Your objective: Can you turn the lines of the material from the one containing "on Wednesday exactly" to the one containing "12:30 AM to 1:15 AM", both included, into a JSON list of strings, one string per line with blank lines left out?
# Data extract start
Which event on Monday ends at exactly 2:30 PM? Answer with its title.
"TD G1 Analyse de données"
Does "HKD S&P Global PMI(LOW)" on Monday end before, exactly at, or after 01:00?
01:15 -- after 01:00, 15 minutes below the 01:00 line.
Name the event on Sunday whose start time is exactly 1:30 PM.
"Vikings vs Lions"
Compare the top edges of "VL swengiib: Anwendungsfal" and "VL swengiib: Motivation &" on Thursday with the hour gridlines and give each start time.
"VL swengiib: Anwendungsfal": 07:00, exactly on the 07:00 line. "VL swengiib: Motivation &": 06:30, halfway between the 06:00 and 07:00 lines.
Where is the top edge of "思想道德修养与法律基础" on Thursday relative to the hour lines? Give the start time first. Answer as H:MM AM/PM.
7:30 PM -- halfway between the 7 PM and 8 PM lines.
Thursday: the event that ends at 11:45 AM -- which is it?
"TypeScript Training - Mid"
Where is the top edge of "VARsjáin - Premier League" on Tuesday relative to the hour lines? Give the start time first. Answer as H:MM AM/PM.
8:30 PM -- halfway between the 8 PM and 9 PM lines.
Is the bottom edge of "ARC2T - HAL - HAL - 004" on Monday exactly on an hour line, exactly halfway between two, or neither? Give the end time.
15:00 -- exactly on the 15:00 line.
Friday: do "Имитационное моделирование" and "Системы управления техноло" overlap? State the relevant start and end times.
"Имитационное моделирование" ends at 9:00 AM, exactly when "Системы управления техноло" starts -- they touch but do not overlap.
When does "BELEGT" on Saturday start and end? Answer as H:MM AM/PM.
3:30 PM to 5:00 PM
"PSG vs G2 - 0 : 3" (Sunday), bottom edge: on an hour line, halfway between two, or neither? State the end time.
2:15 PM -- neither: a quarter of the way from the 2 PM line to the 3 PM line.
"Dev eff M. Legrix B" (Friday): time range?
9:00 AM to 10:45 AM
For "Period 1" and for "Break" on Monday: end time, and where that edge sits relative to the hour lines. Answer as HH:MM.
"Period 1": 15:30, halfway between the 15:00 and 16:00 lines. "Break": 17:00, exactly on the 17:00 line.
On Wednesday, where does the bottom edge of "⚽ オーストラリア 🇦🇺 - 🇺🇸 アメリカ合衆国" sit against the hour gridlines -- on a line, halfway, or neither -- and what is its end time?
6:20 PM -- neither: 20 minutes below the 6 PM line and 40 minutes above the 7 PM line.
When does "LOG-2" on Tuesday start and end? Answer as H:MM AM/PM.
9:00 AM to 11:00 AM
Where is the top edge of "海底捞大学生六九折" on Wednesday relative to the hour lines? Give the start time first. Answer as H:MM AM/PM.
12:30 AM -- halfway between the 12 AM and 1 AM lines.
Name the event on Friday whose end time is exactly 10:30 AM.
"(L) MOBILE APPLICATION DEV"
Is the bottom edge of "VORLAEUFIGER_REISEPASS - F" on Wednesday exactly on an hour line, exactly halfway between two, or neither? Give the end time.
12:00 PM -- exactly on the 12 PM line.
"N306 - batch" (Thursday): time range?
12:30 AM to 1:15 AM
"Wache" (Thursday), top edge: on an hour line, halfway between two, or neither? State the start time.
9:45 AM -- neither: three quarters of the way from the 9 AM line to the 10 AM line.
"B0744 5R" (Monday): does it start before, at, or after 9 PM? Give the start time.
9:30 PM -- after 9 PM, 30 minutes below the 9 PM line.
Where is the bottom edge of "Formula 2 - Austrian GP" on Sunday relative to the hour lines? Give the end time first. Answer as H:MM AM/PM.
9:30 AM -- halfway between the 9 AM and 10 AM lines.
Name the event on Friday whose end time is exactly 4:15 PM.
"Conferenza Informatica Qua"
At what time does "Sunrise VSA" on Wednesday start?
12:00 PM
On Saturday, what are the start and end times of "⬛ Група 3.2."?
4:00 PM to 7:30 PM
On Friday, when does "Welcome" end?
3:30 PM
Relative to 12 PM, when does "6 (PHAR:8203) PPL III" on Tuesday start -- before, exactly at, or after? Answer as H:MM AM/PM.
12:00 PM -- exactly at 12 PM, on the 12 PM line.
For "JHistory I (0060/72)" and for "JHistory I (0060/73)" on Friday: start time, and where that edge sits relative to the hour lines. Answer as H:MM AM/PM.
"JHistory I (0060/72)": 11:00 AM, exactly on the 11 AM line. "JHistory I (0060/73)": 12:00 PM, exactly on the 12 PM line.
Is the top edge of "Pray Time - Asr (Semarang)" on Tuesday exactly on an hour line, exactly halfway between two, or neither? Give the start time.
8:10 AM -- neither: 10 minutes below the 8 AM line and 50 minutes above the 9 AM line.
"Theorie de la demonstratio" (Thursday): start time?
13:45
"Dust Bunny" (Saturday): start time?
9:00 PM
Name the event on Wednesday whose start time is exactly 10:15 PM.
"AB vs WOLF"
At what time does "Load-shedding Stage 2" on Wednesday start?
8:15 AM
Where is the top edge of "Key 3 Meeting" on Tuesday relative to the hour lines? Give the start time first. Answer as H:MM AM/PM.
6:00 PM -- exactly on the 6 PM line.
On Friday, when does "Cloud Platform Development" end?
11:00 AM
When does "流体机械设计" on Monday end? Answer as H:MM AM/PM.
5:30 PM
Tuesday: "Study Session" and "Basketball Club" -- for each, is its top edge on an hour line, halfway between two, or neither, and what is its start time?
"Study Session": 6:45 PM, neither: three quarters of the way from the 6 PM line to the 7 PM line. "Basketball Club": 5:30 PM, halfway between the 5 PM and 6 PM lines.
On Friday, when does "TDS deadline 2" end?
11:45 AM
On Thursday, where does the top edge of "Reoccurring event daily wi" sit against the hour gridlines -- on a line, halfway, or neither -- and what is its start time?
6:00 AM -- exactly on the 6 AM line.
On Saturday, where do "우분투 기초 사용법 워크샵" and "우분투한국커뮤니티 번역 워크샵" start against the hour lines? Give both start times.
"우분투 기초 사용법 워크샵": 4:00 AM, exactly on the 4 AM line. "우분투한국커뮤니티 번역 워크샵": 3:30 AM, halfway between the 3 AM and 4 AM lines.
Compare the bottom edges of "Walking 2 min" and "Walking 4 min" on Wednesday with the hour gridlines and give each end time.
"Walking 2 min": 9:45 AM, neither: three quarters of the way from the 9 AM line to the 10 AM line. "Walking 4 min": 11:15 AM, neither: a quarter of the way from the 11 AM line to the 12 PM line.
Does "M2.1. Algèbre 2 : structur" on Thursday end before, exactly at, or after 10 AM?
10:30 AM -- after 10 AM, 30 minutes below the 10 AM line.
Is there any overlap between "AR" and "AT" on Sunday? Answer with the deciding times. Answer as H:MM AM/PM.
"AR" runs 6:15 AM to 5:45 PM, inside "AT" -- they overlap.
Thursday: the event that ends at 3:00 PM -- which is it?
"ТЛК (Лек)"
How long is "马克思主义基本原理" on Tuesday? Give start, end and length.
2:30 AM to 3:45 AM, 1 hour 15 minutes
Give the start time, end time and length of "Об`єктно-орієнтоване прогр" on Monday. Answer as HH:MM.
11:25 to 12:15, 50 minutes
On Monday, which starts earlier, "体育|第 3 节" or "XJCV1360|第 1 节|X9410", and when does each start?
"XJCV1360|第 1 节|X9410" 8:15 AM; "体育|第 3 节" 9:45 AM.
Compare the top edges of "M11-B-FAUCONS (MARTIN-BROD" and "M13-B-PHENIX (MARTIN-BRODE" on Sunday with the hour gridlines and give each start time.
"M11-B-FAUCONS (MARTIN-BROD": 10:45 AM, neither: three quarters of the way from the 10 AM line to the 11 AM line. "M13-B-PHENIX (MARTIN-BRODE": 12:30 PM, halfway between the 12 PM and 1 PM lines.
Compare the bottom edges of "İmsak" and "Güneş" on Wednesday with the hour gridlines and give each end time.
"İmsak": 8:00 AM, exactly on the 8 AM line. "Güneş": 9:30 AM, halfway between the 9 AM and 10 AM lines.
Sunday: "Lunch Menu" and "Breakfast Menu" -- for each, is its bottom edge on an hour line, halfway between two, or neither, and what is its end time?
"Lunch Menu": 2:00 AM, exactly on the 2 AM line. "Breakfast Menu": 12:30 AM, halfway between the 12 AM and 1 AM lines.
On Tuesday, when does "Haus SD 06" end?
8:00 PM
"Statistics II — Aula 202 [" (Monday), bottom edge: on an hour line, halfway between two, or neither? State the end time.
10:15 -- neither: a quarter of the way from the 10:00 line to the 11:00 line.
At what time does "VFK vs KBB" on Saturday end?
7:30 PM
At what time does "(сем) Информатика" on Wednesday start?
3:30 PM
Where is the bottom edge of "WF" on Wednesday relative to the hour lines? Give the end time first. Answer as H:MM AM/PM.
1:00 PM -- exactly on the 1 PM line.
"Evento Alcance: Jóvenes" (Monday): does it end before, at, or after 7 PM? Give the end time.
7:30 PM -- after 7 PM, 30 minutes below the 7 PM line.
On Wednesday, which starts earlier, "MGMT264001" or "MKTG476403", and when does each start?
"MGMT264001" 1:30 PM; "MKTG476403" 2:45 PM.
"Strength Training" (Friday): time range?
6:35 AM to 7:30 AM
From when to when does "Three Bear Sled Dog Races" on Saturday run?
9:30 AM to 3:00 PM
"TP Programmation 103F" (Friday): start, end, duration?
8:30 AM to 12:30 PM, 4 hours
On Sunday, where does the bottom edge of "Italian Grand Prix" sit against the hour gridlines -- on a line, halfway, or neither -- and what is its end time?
# Data extract end
Solution to this task:
[
  "Is the bottom edge of \"VORLAEUFIGER_REISEPASS - F\" on Wednesday exactly on an hour line, exactly halfway between two, or neither? Give the end time.",
  "12:00 PM -- exactly on the 12 PM line.",
  "\"N306 - batch\" (Thursday): time range?",
  "12:30 AM to 1:15 AM"
]